R- split histogram according to factor level

2020-02-17 09:37发布

问题:

This is my data:

type<-rep(c(0,1),100) 
diff<-rnorm(100)
data<-data.frame(type,diff)

If I want to plot historgram of diff, I do this:

hist(data$diff)

But what I want to do to split my histogram according to type. I could do this:

par(mfrow=c(1,2))
hist(data$diff[data$type==0])
hist(data$diff[data$type==1])

But what this is giving me are two different histograms side by side. What I want to do is produce a single histogram with diff of 0 at one side and diffof 1 at other side. Something like this with bars as continuous without the breaks or border in between. This presumably would mean the axis will be split into two for each factor.

回答1:

You can use the ggplot2 package:

library(ggplot2)

ggplot(data,aes(x=diff))+geom_histogram()+facet_grid(~type)+theme_bw()

You can also put them on the same plot by "dodging" them:

ggplot(data,aes(x=diff,group=type,fill=type))+
  geom_histogram(position="dodge",binwidth=0.25)+theme_bw()

If you want them to overlap, the position has to be position="identity"

ggplot(data,aes(x=diff,group=type,fill=type))+
  geom_histogram(position="identity",alpha=0.5,binwidth=0.25)+theme_bw()

If you want them to look like it does in the first one but without the border, you have to hack it a little:

data$diff[data$type==1] <- data$diff[data$type==1] + 6

ggplot(data,aes(x=diff,group=type,fill=type))+
  geom_histogram(position="identity",alpha=0.5,binwidth=0.25)+theme_bw()+
  scale_x_continuous(breaks=c(-2:2,4:8),labels=c(-2:2,-2:2))



回答2:

That plot was made using the lattice package

set.seed(1)
type<-rep(c(0,1),100) 
diff<-rnorm(100)
data<-data.frame(type,diff)


library('lattice')
histogram(~ diff | type, data = data)

here is how you can do it in base graphics

## first plot - left half of x-axis, right margin set to 0 lines
par(fig = c(0, .5, 0, 1), mar = c(5,4,3,0))
hist(data$diff[data$type==0], ann = FALSE, las = 1)

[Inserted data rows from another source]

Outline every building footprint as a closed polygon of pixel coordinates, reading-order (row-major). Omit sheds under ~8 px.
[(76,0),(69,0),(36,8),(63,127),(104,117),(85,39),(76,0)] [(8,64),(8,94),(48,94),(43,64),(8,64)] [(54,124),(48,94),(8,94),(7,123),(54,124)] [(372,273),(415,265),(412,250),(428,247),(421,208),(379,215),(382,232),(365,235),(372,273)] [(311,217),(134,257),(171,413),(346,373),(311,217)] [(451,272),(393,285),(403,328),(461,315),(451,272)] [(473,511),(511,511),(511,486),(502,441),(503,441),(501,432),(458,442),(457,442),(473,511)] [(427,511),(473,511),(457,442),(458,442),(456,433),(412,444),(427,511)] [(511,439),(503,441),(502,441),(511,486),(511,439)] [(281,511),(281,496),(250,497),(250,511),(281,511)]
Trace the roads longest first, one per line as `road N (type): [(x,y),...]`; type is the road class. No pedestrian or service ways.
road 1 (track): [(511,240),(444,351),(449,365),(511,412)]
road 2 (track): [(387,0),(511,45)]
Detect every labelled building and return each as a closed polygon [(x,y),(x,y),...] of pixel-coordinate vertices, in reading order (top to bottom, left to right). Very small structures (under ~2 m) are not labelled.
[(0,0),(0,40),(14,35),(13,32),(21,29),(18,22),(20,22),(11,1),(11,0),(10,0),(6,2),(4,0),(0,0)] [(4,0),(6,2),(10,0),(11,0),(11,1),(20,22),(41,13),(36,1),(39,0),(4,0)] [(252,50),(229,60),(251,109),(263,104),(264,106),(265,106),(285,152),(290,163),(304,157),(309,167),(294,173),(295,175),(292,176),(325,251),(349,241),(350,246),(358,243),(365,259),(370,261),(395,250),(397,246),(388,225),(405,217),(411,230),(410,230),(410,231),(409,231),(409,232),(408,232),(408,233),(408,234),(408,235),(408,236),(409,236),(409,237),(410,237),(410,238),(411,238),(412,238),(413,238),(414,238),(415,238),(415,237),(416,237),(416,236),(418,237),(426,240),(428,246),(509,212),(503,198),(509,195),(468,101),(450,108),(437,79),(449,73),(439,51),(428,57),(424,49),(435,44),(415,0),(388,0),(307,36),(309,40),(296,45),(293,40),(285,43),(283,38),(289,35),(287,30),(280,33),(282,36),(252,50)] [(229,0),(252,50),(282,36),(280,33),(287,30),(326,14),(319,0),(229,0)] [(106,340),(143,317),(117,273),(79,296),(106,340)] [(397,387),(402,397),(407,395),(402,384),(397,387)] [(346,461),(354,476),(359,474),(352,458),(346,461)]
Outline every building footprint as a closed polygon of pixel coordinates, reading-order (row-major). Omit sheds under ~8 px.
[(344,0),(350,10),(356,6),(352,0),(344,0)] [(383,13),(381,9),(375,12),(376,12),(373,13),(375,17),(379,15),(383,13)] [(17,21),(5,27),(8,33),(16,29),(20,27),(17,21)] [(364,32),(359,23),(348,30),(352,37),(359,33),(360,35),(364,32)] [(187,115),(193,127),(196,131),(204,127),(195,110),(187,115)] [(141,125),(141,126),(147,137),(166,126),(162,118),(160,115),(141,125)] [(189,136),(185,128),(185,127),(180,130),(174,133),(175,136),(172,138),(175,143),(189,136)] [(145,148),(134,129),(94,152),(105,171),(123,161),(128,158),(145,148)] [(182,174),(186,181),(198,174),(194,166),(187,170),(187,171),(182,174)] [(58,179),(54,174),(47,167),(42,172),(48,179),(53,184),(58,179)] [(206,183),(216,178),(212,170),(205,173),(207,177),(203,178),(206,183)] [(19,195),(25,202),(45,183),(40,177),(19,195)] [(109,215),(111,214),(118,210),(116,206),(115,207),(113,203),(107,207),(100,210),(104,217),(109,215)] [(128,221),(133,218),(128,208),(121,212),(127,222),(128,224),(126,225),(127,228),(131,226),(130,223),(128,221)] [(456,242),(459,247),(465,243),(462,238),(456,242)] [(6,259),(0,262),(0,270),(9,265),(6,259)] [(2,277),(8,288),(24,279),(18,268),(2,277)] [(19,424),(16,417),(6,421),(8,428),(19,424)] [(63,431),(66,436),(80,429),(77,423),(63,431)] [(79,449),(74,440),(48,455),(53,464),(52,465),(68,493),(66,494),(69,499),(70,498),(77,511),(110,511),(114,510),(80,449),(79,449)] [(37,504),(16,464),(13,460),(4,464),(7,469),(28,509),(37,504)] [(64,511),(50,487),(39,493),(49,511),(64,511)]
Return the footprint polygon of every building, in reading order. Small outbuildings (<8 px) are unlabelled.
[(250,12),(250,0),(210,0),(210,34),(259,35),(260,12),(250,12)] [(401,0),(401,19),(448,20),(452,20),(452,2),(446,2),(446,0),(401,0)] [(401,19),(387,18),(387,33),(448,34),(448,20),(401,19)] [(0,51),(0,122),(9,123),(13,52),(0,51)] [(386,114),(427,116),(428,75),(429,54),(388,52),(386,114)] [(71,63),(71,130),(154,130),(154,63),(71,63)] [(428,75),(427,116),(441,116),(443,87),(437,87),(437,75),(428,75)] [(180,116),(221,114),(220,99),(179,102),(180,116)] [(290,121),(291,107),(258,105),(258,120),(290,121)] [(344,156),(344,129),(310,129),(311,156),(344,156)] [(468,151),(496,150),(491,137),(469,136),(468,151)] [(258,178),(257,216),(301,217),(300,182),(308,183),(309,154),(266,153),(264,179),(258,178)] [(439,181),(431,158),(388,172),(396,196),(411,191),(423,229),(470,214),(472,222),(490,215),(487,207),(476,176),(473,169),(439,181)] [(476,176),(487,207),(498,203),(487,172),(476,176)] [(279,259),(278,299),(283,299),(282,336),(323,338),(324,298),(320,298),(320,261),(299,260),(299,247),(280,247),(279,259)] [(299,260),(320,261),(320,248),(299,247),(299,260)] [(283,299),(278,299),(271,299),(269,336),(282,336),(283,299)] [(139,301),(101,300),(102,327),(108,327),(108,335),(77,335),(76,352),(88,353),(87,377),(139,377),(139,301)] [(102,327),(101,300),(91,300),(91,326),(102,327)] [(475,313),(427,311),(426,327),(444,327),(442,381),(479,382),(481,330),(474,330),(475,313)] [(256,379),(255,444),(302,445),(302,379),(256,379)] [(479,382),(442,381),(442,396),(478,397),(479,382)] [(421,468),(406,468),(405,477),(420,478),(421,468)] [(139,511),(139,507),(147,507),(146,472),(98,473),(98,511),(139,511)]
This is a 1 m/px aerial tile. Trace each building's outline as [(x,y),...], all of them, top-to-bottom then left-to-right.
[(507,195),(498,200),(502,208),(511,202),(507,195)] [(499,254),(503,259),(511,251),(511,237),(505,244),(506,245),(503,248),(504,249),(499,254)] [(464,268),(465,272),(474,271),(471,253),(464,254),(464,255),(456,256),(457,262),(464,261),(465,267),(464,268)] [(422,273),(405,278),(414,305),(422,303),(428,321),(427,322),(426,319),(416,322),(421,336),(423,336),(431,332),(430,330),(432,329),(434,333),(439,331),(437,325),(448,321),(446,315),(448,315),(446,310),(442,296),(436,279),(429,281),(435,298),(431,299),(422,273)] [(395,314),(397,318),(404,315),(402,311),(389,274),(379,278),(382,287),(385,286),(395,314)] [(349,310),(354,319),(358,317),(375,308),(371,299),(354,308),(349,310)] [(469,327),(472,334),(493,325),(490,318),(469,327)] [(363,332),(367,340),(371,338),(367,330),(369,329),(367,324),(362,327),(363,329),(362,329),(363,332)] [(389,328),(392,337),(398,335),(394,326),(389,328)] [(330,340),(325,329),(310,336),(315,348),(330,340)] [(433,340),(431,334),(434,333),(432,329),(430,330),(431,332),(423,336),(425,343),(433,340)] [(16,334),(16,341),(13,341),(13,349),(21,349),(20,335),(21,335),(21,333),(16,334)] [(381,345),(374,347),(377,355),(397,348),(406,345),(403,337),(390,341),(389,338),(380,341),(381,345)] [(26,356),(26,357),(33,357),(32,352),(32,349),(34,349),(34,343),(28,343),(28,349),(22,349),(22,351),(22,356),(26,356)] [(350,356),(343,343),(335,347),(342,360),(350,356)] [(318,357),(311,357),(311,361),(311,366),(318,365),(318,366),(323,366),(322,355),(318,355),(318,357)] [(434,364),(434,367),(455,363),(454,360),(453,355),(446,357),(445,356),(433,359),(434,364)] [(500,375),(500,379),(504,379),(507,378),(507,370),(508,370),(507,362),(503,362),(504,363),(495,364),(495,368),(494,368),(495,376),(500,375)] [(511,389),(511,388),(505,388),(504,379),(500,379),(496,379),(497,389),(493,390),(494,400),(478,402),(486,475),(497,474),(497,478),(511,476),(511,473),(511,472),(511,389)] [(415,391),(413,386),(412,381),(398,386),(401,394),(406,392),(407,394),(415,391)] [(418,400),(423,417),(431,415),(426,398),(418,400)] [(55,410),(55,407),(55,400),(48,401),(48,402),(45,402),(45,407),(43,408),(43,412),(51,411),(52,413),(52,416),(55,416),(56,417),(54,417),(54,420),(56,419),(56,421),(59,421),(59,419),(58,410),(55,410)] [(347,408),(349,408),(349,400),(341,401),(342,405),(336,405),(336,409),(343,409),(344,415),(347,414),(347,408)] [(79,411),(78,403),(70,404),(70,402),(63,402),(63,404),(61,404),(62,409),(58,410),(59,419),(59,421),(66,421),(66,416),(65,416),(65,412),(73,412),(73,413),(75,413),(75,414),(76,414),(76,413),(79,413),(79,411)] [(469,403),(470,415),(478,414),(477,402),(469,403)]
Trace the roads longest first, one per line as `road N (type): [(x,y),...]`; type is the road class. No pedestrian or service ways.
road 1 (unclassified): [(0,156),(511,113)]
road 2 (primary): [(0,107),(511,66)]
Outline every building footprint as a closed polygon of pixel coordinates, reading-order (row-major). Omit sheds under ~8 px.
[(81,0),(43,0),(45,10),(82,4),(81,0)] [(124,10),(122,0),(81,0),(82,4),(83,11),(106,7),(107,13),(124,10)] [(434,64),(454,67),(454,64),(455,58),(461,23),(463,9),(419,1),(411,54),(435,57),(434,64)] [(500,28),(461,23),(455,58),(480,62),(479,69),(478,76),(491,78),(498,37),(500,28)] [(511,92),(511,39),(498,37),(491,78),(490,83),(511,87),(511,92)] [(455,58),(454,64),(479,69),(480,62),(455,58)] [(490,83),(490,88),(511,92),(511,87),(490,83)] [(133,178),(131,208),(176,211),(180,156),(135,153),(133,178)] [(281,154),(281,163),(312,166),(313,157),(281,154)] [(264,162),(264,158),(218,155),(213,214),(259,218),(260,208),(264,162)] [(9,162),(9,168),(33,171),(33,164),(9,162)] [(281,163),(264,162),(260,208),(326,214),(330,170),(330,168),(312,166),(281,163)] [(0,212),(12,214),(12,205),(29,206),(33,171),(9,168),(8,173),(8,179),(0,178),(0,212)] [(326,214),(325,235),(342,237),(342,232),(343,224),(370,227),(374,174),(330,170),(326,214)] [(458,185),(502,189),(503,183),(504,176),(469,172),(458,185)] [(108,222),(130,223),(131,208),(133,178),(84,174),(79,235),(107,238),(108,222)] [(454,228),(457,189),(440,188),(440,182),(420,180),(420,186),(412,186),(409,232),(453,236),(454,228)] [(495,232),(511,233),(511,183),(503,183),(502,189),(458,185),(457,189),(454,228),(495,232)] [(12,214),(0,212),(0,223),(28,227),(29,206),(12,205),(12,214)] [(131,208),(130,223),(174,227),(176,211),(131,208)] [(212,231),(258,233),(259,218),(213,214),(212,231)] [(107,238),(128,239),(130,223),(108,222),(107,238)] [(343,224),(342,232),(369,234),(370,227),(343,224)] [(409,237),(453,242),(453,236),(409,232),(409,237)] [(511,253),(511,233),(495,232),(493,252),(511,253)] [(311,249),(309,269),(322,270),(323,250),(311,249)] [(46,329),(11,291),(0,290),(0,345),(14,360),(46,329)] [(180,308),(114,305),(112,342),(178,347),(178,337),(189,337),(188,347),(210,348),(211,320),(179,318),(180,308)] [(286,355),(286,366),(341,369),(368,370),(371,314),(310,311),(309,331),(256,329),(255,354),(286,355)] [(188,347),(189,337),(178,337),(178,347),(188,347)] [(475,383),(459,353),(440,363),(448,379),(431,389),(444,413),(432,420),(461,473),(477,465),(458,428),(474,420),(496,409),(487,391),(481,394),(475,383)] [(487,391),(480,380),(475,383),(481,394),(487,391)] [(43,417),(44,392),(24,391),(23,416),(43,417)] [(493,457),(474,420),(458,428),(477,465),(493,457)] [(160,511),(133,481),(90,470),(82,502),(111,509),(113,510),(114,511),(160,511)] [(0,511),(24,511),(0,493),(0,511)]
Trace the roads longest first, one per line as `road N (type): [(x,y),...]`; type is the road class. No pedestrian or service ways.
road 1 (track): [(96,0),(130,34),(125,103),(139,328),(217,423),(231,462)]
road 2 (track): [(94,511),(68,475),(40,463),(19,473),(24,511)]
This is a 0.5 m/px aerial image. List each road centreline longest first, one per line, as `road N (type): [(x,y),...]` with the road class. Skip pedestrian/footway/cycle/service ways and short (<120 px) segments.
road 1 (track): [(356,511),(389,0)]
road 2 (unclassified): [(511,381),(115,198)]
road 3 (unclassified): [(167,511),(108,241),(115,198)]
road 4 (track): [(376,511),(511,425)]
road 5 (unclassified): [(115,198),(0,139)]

## second plot - right half of x-axis, left margin set to 0 lines
par(fig = c(.5, 1, 0, 1), mar = c(5,0,3,2), new = TRUE)
hist(data$diff[data$type==1], ann = FALSE, axes = FALSE)
axis(1)
axis(2, lwd.ticks = 0, labels = FALSE)

title(main = 'Histogram', xlab = 'x label', outer = TRUE, line = -2)